Kemudian, BYD akan membangun pabrik lokal di Indonesia. Eagle tak merinci berapa investasi yang disiapkan BYD untuk pabrik tersebut, namun lokasinya ada di Pulau Jawa.
"Ini berkaitan dengan supply chain lokal dan bahkan mungkin bisa menggandeng atau bisa ciptakan rantai pasok lokal baru. Dan memang sudah jadi karakter BYD melakukannya secara bertahap satu demi satu. Kami juga harus memenuhi seluruh regulasi yang harus kami ikuti," ujarnya.
Eagle tak mau berlebihan untuk target BYD di Indonesia. Pasalnya, dari pengalaman BYD di banyak negara, pengembangan kendaraan listrik tentu membutuhkan waktu.
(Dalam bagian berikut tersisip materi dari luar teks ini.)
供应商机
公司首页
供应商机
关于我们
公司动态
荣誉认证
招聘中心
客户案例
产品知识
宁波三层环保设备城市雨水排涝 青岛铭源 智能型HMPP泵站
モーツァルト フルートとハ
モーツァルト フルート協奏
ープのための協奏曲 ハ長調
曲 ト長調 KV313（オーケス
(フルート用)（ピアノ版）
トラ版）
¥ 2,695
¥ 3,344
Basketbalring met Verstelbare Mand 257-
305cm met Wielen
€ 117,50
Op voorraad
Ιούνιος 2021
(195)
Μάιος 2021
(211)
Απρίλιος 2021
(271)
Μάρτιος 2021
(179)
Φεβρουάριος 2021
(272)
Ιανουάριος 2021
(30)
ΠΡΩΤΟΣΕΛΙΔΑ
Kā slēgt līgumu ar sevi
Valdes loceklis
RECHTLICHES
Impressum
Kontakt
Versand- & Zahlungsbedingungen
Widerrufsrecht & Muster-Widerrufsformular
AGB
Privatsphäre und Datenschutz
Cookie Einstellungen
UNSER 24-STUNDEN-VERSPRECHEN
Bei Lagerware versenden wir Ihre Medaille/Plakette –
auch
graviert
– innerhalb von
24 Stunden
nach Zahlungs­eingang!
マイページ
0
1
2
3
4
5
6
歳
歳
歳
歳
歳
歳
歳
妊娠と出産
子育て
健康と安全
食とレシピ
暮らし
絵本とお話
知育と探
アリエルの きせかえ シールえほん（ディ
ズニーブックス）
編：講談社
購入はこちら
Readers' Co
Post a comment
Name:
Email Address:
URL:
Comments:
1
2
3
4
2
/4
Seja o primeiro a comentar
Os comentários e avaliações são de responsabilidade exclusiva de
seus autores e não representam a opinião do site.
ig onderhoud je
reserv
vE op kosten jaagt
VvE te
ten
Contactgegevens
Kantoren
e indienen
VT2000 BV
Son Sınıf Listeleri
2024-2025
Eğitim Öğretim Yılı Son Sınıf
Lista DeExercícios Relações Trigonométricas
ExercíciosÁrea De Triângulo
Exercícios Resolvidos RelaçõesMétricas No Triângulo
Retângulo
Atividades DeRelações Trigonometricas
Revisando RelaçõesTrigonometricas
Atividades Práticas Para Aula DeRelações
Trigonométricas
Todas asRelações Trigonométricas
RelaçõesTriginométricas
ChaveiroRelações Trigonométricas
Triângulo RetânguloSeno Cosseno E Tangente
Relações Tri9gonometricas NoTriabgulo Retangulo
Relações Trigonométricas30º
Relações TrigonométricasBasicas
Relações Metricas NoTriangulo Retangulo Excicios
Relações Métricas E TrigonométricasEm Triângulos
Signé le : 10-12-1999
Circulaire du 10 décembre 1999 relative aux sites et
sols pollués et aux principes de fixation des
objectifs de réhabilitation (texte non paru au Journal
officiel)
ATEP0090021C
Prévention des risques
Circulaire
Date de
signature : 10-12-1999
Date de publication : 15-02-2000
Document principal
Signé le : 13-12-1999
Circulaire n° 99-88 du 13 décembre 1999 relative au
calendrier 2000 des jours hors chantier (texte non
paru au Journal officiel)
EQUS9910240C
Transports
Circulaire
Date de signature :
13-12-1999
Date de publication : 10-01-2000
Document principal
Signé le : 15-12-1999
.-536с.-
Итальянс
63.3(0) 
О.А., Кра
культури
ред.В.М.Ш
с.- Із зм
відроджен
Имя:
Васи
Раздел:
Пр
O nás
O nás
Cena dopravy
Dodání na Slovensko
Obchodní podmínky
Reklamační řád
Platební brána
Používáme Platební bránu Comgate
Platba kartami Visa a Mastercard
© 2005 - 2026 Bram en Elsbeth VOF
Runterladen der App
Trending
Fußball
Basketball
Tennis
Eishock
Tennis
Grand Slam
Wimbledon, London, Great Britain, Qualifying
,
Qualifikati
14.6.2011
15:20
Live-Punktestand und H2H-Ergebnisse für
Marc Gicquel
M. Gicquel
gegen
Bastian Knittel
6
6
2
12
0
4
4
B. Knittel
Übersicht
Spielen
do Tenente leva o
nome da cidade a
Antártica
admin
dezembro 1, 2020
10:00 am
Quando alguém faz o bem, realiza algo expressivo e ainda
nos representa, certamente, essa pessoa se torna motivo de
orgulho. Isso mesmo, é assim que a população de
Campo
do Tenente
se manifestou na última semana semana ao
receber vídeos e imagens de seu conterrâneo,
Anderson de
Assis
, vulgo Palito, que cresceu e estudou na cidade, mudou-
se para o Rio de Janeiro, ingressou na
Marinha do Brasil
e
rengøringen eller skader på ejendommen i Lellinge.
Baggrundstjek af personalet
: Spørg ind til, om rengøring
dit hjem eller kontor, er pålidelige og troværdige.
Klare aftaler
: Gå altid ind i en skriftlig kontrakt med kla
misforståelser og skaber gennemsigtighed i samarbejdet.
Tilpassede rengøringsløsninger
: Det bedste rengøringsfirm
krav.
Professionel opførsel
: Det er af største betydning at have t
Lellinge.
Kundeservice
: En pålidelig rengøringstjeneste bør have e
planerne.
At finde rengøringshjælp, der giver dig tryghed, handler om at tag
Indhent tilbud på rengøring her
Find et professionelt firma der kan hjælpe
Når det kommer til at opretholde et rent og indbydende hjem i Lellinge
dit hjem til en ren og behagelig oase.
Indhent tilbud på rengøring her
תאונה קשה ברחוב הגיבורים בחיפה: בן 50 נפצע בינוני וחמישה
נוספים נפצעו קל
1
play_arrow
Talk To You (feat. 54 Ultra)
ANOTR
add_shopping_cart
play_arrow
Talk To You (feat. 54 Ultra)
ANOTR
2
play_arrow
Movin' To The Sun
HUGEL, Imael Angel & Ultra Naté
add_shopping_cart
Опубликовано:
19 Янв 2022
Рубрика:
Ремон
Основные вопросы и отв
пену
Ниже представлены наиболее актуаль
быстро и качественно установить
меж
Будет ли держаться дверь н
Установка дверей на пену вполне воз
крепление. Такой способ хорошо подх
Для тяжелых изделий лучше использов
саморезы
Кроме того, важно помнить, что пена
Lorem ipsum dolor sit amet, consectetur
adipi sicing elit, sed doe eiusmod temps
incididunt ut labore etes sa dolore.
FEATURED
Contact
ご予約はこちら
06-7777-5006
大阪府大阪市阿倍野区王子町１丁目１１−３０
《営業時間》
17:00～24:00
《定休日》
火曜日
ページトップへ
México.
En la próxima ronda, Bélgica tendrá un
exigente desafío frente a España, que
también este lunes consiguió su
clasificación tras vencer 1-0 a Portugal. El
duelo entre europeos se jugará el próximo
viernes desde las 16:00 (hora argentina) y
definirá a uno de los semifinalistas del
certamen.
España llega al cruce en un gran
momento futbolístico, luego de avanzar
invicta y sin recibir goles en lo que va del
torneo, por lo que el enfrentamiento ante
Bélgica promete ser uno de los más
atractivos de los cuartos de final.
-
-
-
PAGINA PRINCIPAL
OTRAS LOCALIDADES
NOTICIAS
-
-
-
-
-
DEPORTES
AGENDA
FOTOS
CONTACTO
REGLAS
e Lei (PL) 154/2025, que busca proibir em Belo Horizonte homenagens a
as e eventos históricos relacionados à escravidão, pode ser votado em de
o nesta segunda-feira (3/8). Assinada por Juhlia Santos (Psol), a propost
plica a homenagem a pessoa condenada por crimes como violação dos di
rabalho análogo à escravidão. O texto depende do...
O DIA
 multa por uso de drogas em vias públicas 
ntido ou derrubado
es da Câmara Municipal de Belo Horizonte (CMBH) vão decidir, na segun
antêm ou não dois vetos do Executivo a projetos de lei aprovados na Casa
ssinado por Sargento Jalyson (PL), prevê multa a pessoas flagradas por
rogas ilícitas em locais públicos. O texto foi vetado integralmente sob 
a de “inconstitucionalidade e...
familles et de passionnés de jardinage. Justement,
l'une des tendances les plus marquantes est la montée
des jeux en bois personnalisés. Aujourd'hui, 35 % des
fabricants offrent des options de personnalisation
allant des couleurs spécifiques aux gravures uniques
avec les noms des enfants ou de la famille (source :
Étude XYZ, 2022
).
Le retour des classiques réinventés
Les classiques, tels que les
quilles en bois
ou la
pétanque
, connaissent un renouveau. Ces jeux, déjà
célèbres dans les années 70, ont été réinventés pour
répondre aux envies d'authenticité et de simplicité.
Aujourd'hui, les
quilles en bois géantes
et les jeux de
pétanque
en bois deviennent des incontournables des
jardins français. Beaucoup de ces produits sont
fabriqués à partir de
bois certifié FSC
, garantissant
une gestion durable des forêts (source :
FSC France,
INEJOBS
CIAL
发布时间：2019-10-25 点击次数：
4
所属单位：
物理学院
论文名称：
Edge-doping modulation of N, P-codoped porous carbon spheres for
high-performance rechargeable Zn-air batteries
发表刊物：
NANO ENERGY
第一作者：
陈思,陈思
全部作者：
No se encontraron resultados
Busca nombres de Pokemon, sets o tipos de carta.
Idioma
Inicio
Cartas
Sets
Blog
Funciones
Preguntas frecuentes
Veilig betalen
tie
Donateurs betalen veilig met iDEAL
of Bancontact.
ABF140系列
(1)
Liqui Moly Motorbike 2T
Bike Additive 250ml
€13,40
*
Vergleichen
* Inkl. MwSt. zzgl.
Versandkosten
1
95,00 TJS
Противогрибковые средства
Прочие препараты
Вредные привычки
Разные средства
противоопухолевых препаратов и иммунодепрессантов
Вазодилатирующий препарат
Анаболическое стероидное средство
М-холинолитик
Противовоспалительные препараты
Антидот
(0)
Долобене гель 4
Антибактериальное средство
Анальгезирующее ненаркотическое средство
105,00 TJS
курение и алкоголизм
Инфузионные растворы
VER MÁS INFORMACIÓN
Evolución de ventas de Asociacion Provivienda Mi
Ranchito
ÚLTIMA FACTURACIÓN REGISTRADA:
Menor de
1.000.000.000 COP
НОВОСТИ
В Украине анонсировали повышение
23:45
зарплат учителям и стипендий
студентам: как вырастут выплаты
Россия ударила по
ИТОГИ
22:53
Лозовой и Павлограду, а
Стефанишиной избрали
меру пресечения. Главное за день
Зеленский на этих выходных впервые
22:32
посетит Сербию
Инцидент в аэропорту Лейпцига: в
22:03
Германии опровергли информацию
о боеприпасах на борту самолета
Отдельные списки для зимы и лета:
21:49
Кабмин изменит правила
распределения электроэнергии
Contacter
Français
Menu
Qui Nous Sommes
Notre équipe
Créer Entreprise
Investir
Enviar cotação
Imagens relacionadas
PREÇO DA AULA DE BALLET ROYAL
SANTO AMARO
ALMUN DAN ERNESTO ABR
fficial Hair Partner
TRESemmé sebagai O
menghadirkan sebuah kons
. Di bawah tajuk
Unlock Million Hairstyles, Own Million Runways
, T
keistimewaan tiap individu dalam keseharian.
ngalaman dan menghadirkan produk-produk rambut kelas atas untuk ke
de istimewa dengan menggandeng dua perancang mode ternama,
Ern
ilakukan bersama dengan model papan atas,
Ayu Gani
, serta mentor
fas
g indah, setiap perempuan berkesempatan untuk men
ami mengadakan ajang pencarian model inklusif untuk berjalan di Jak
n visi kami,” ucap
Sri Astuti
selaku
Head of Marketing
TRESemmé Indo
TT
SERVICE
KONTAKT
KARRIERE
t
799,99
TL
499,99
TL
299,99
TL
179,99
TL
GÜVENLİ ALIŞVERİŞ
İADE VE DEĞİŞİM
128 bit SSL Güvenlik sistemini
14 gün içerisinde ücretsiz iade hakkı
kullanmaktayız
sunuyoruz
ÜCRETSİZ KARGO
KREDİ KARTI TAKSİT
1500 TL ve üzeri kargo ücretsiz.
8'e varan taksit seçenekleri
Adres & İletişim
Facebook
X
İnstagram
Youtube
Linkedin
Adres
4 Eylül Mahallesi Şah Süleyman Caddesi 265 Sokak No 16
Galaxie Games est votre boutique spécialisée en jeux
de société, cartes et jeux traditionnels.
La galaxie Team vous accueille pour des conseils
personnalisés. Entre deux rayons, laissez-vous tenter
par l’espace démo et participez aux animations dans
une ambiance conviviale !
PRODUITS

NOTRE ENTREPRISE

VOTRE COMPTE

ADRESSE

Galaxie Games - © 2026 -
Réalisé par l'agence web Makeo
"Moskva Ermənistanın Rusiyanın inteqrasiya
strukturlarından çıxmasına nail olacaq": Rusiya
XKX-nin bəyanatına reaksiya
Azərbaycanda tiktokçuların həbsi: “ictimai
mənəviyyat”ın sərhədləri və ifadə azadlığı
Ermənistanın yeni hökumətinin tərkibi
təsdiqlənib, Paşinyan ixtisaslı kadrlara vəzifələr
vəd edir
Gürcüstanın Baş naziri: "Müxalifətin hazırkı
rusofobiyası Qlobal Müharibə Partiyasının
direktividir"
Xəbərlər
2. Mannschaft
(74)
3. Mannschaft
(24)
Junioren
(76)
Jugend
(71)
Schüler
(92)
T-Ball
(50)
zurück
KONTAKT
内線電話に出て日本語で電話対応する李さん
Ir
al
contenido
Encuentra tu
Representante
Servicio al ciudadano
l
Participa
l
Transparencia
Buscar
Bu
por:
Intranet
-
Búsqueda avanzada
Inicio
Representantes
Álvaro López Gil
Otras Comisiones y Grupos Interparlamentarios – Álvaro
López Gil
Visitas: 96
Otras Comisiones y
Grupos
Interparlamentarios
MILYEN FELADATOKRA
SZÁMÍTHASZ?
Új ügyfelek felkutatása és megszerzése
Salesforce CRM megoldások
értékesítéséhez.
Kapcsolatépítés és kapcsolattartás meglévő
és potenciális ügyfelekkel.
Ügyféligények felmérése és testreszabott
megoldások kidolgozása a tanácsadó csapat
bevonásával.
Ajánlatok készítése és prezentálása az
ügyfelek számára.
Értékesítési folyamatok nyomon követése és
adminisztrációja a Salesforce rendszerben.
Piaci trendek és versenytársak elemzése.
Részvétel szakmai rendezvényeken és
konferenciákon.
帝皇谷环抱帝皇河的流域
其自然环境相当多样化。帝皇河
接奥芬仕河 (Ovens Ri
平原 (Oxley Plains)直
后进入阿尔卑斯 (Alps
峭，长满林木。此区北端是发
Misalnya di China, penetrasi kendaraan listrik BYD di 2010 mencapai 0%. Baru meningkat 1% setelah berjalan sekitar 7 tahun.
Begitu juga selama pandemi 2020, penetrasi kendaraan listrik hanya 5% dan baru meningkat hingga 37% di 2023 atau sekitar 3 tahun.
"Kami berharap tren yang sama dan peneterasi yang sama akan terjadi di Indonesia. Oleh karena itu kami membutuhkan kepercayaan supaya diterima masyarakat Indonesia," ujarnya.
Saat ini peneterasi kendaraan listrik BYD di Thailand masih menduduki peringkat keempat dari keseluruhan mobil listrik di negara tersebut. Di Singapura peringkat ketiga, kedua di China Hong Kong dan pertama di Nepal.
"Kami harap di akhir 2024 kami akan dapatkan capaian yang sama di Indonesia," ujar Eagle.